**Information given**

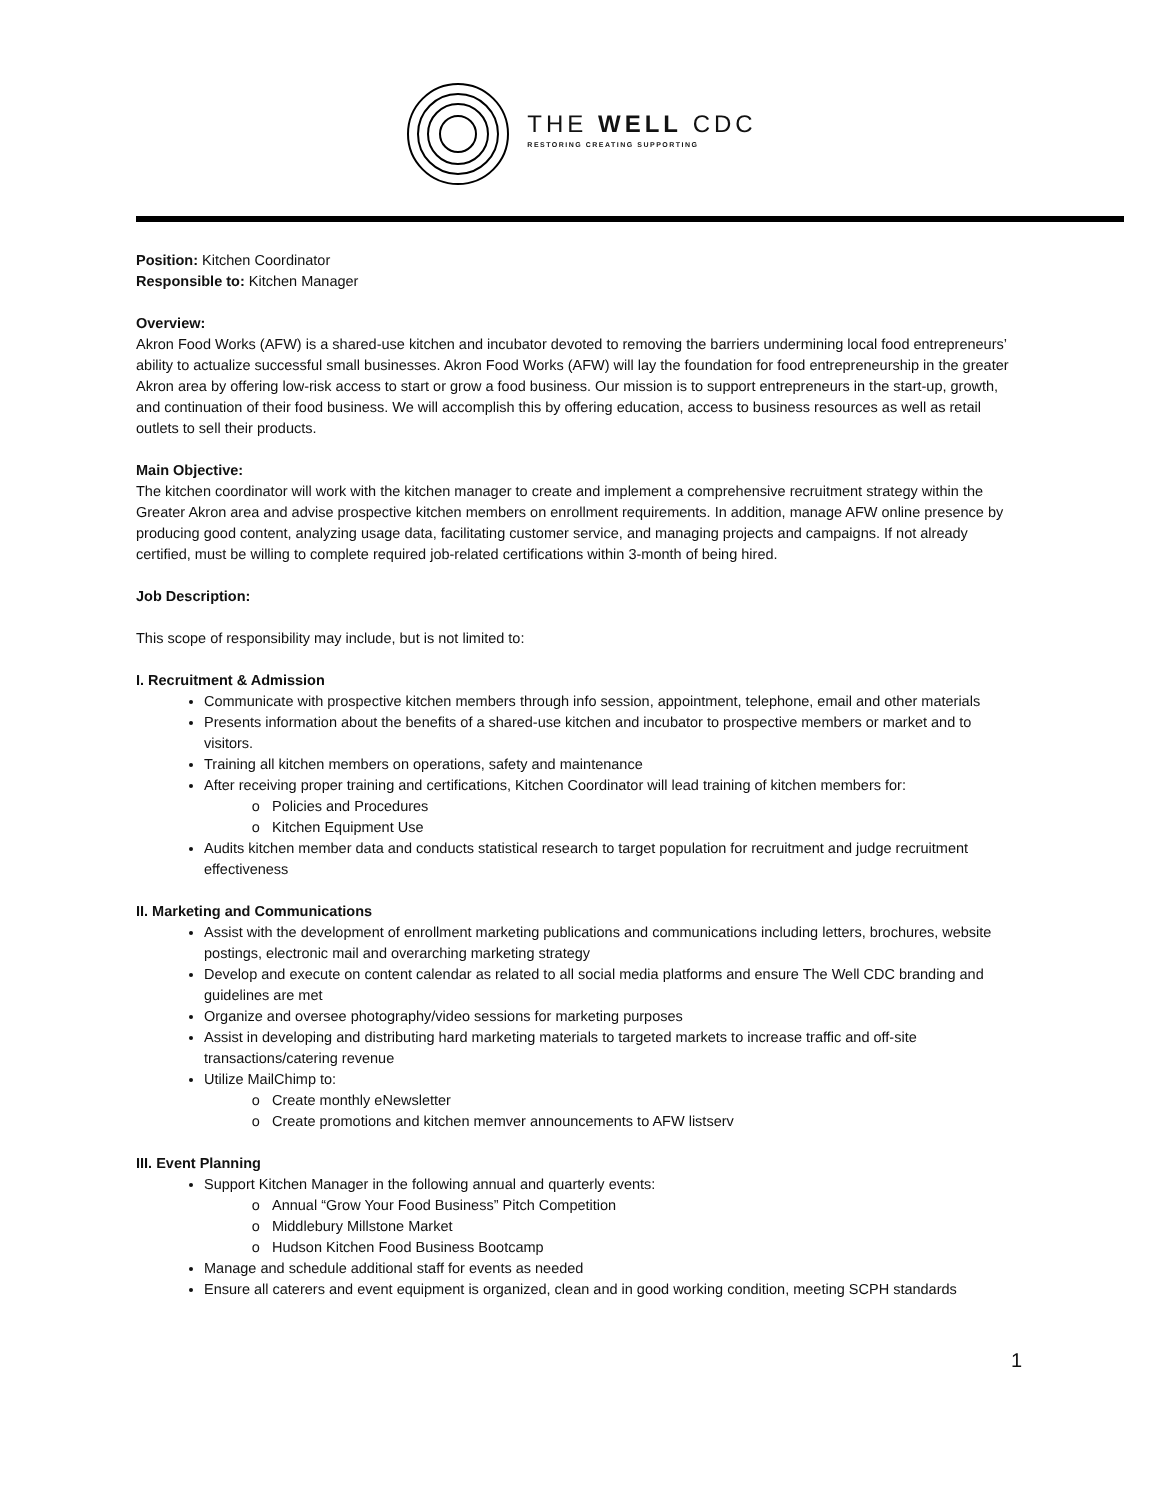THE WELL CDC
RESTORING CREATING SUPPORTING
Position: Kitchen Coordinator
Responsible to: Kitchen Manager
Overview:
Akron Food Works (AFW) is a shared-use kitchen and incubator devoted to removing the barriers undermining local food entrepreneurs’ ability to actualize successful small businesses. Akron Food Works (AFW) will lay the foundation for food entrepreneurship in the greater Akron area by offering low-risk access to start or grow a food business. Our mission is to support entrepreneurs in the start-up, growth, and continuation of their food business. We will accomplish this by offering education, access to business resources as well as retail outlets to sell their products.
Main Objective:
The kitchen coordinator will work with the kitchen manager to create and implement a comprehensive recruitment strategy within the Greater Akron area and advise prospective kitchen members on enrollment requirements. In addition, manage AFW online presence by producing good content, analyzing usage data, facilitating customer service, and managing projects and campaigns. If not already certified, must be willing to complete required job-related certifications within 3-month of being hired.
Job Description:
This scope of responsibility may include, but is not limited to:
I. Recruitment & Admission
Communicate with prospective kitchen members through info session, appointment, telephone, email and other materials
Presents information about the benefits of a shared-use kitchen and incubator to prospective members or market and to visitors.
Training all kitchen members on operations, safety and maintenance
After receiving proper training and certifications, Kitchen Coordinator will lead training of kitchen members for:
Policies and Procedures
Kitchen Equipment Use
Audits kitchen member data and conducts statistical research to target population for recruitment and judge recruitment effectiveness
II. Marketing and Communications
Assist with the development of enrollment marketing publications and communications including letters, brochures, website postings, electronic mail and overarching marketing strategy
Develop and execute on content calendar as related to all social media platforms and ensure The Well CDC branding and guidelines are met
Organize and oversee photography/video sessions for marketing purposes
Assist in developing and distributing hard marketing materials to targeted markets to increase traffic and off-site transactions/catering revenue
Utilize MailChimp to:
Create monthly eNewsletter
Create promotions and kitchen memver announcements to AFW listserv
III. Event Planning
Support Kitchen Manager in the following annual and quarterly events:
Annual “Grow Your Food Business” Pitch Competition
Middlebury Millstone Market
Hudson Kitchen Food Business Bootcamp
Manage and schedule additional staff for events as needed
Ensure all caterers and event equipment is organized, clean and in good working condition, meeting SCPH standards
1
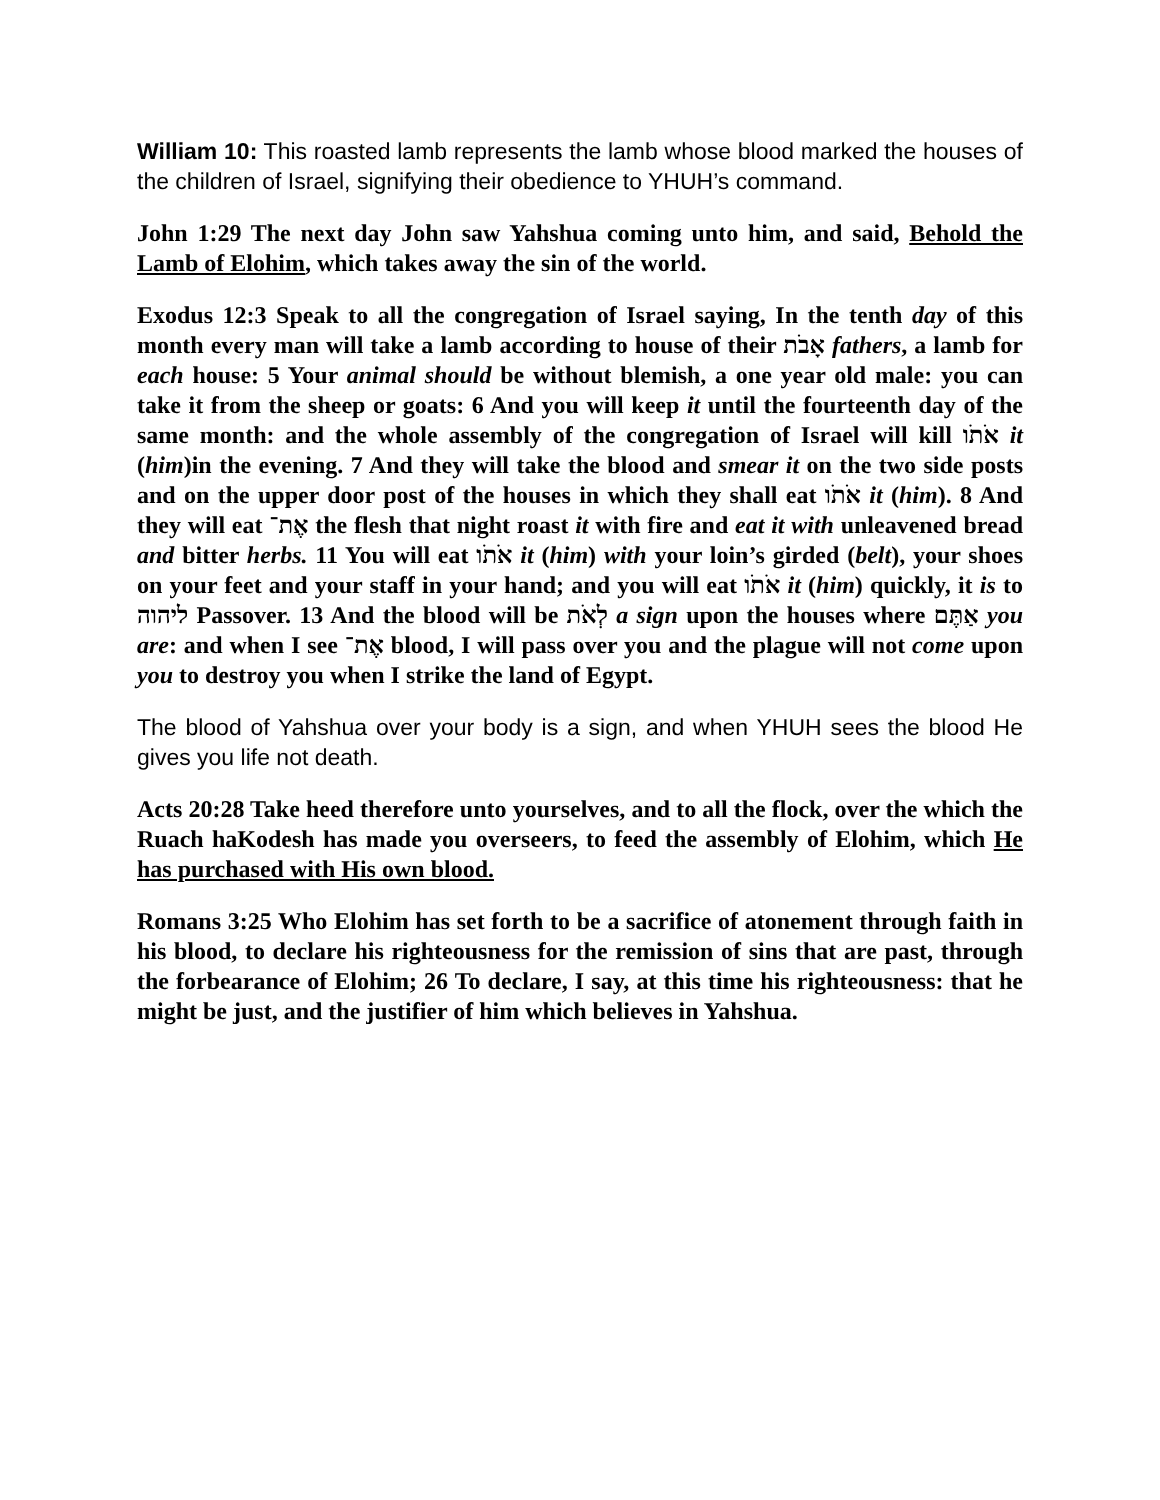William 10: This roasted lamb represents the lamb whose blood marked the houses of the children of Israel, signifying their obedience to YHUH’s command.
John 1:29 The next day John saw Yahshua coming unto him, and said, Behold the Lamb of Elohim, which takes away the sin of the world.
Exodus 12:3 Speak to all the congregation of Israel saying, In the tenth day of this month every man will take a lamb according to house of their אָבֹת fathers, a lamb for each house: 5 Your animal should be without blemish, a one year old male: you can take it from the sheep or goats: 6 And you will keep it until the fourteenth day of the same month: and the whole assembly of the congregation of Israel will kill אֹתֹו it (him)in the evening. 7 And they will take the blood and smear it on the two side posts and on the upper door post of the houses in which they shall eat אֹתֹו it (him). 8 And they will eat אֶת־ the flesh that night roast it with fire and eat it with unleavened bread and bitter herbs. 11 You will eat אֹתֹו it (him) with your loin’s girded (belt), your shoes on your feet and your staff in your hand; and you will eat אֹתֹו it (him) quickly, it is to ליהוה Passover. 13 And the blood will be לְאֹת a sign upon the houses where אַתֶּם you are: and when I see אֶת־ blood, I will pass over you and the plague will not come upon you to destroy you when I strike the land of Egypt.
The blood of Yahshua over your body is a sign, and when YHUH sees the blood He gives you life not death.
Acts 20:28 Take heed therefore unto yourselves, and to all the flock, over the which the Ruach haKodesh has made you overseers, to feed the assembly of Elohim, which He has purchased with His own blood.
Romans 3:25 Who Elohim has set forth to be a sacrifice of atonement through faith in his blood, to declare his righteousness for the remission of sins that are past, through the forbearance of Elohim; 26 To declare, I say, at this time his righteousness: that he might be just, and the justifier of him which believes in Yahshua.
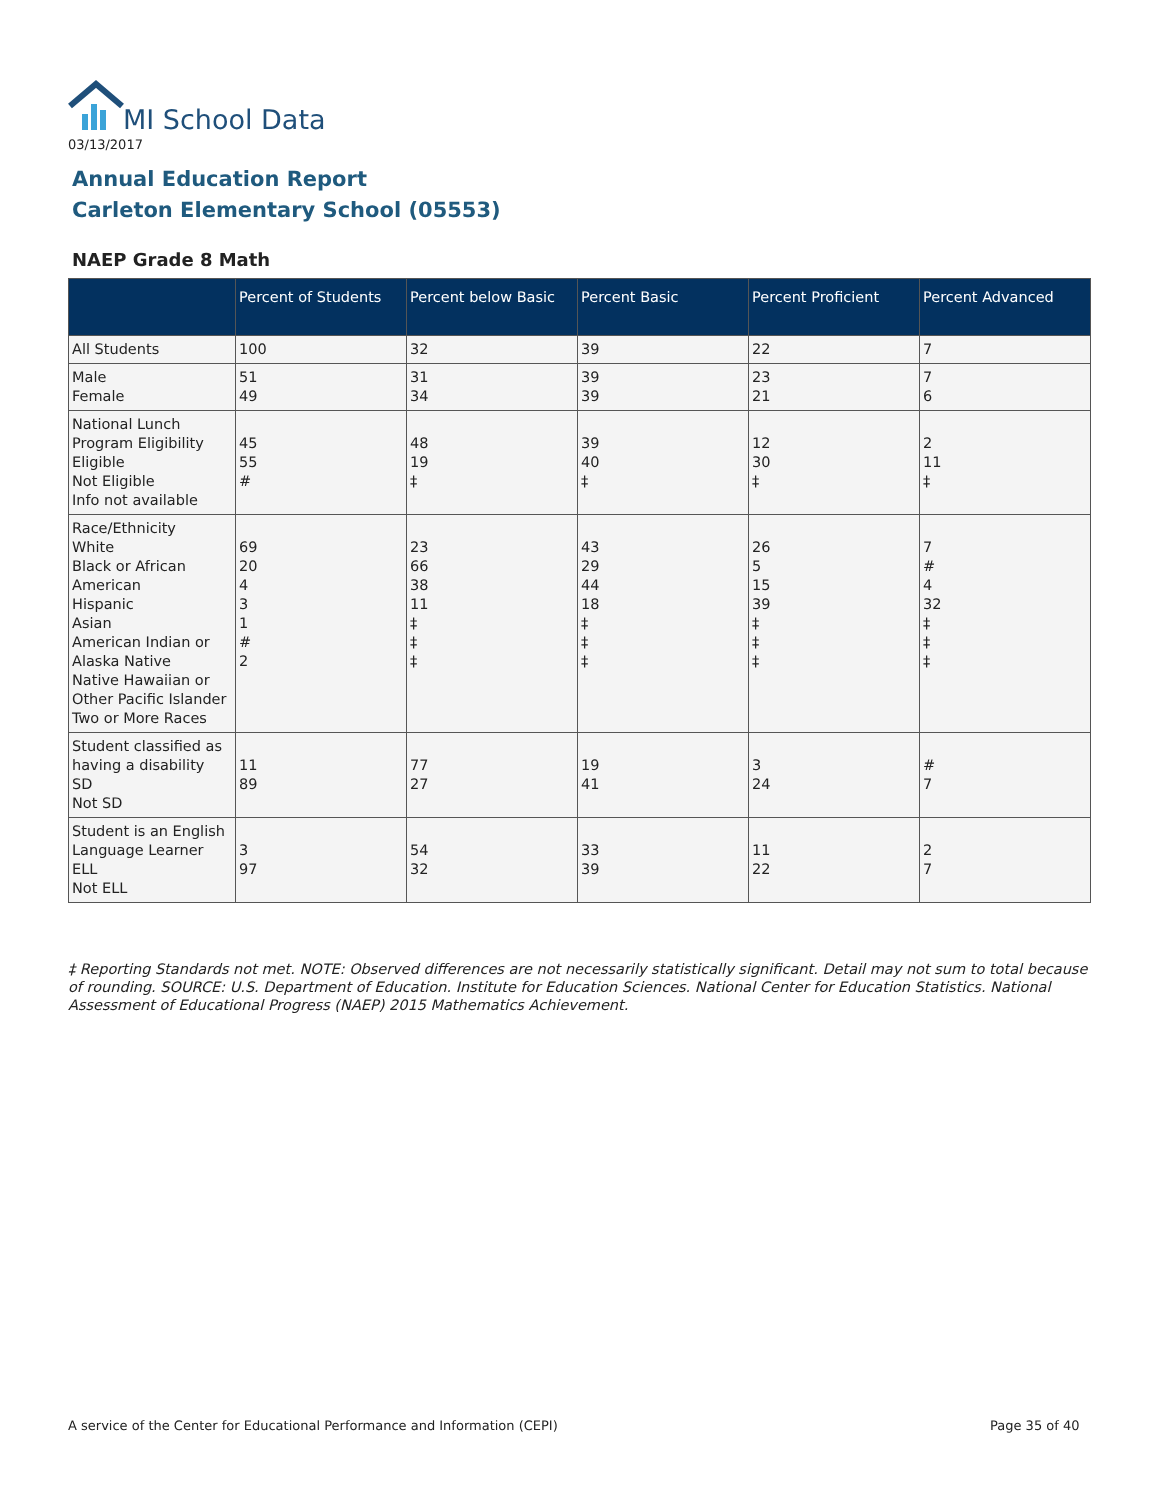MI School Data
03/13/2017
Annual Education Report
Carleton Elementary School (05553)
NAEP Grade 8 Math
| | Percent of Students | Percent below Basic | Percent Basic | Percent Proficient | Percent Advanced |
| --- | --- | --- | --- | --- | --- |
| All Students | 100 | 32 | 39 | 22 | 7 |
| Male Female | 51 49 | 31 34 | 39 39 | 23 21 | 7 6 |
| National Lunch Program Eligibility Eligible Not Eligible Info not available | 45 55 # | 48 19 ‡ | 39 40 ‡ | 12 30 ‡ | 2 11 ‡ |
| Race/Ethnicity White Black or African American Hispanic Asian American Indian or Alaska Native Native Hawaiian or Other Pacific Islander Two or More Races | 69 20 4 3 1 # 2 | 23 66 38 11 ‡ ‡ ‡ | 43 29 44 18 ‡ ‡ ‡ | 26 5 15 39 ‡ ‡ ‡ | 7 # 4 32 ‡ ‡ ‡ |
| Student classified as having a disability SD Not SD | 11 89 | 77 27 | 19 41 | 3 24 | # 7 |
| Student is an English Language Learner ELL Not ELL | 3 97 | 54 32 | 33 39 | 11 22 | 2 7 |
‡ Reporting Standards not met. NOTE: Observed differences are not necessarily statistically significant. Detail may not sum to total because of rounding. SOURCE: U.S. Department of Education. Institute for Education Sciences. National Center for Education Statistics. National Assessment of Educational Progress (NAEP) 2015 Mathematics Achievement.
A service of the Center for Educational Performance and Information (CEPI)
Page 35 of 40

**Exercise details**
Take each line of the material that contains the word "materials" and list it.

**Output for this task**
Communicate with prospective kitchen members through info session, appointment, telephone, email and other materials
Assist in developing and distributing hard marketing materials to targeted markets to increase traffic and off-site transactions/catering revenue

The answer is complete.